• **Exercise aim**: Each line from the one that contains "index dip: (990, 667)" down to the last line of the material should be retyped exactly as it stands.

Start of Given information

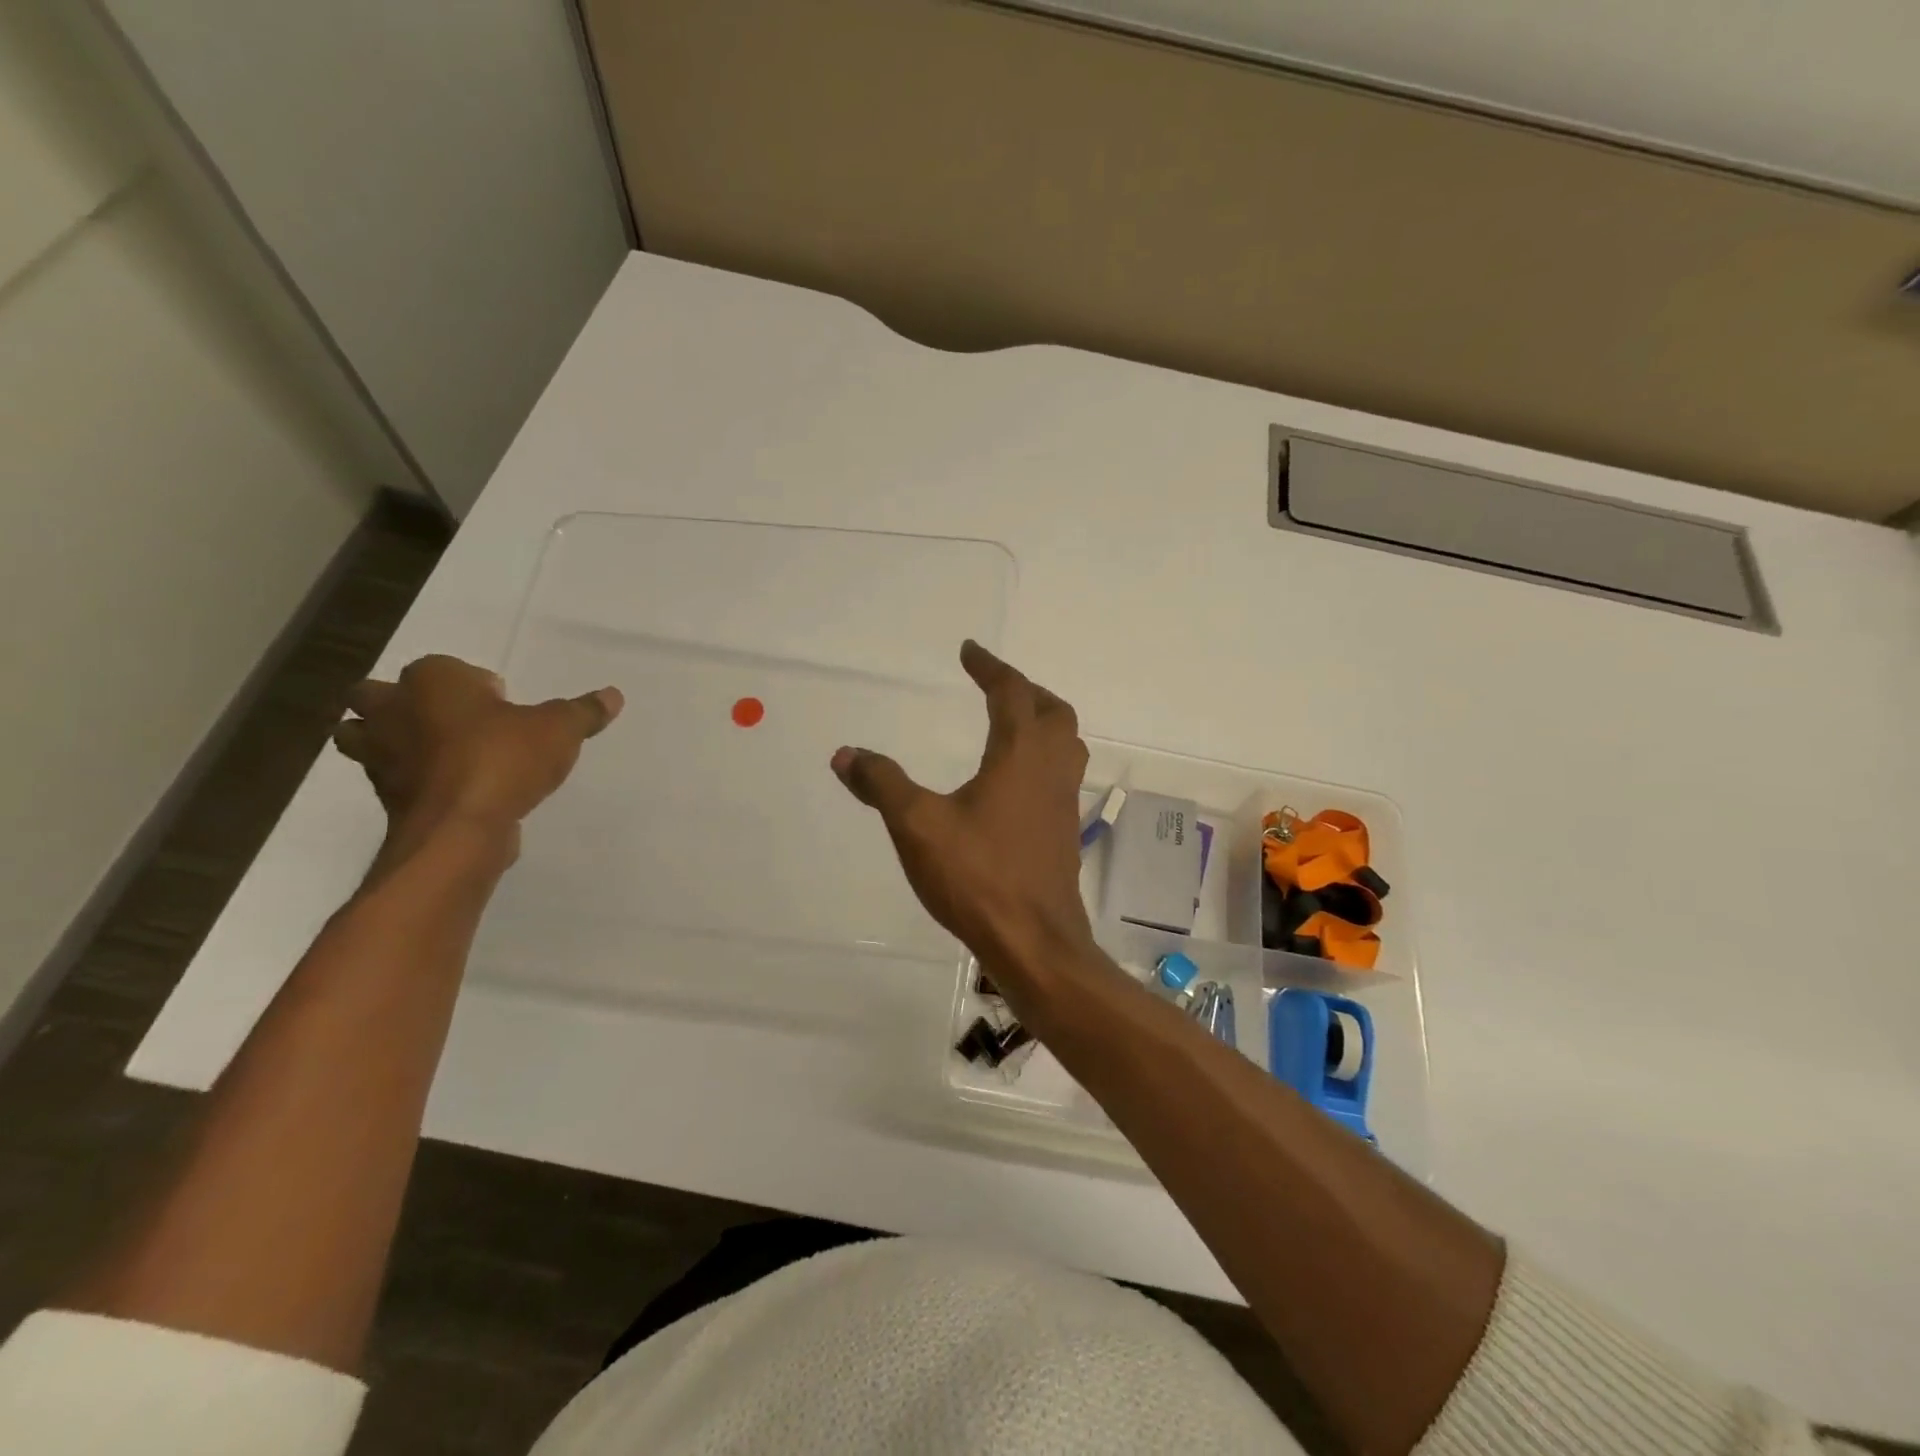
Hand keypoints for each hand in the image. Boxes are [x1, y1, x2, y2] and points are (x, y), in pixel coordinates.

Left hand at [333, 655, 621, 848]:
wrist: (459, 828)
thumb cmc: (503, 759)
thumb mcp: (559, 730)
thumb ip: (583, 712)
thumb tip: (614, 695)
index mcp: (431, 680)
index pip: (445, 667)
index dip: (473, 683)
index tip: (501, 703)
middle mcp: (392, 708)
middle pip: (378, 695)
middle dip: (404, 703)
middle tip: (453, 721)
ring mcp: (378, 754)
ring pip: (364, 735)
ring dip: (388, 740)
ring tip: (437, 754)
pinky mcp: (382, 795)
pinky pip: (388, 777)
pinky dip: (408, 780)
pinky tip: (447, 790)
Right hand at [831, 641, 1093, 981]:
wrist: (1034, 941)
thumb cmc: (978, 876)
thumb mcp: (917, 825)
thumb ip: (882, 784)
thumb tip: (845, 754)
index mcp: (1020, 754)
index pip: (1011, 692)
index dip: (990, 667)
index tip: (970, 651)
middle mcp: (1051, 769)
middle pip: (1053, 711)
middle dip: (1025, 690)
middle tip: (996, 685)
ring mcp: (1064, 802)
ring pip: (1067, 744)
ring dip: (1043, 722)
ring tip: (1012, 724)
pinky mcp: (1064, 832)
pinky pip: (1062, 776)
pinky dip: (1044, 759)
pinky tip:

End of Given information

• **Output for this task**:
index dip: (990, 667)
index tip: (970, 651)
middle mcp: (1051, 769)
middle pip: (1053, 711)
middle dip: (1025, 690)
middle tip: (996, 685)
ring mcp: (1064, 802)
ring pip: (1067, 744)
ring dip: (1043, 722)
ring tip: (1012, 724)
pinky mcp: (1064, 832)
pinky pip: (1062, 776)
pinky dip: (1044, 759)
pinky tip:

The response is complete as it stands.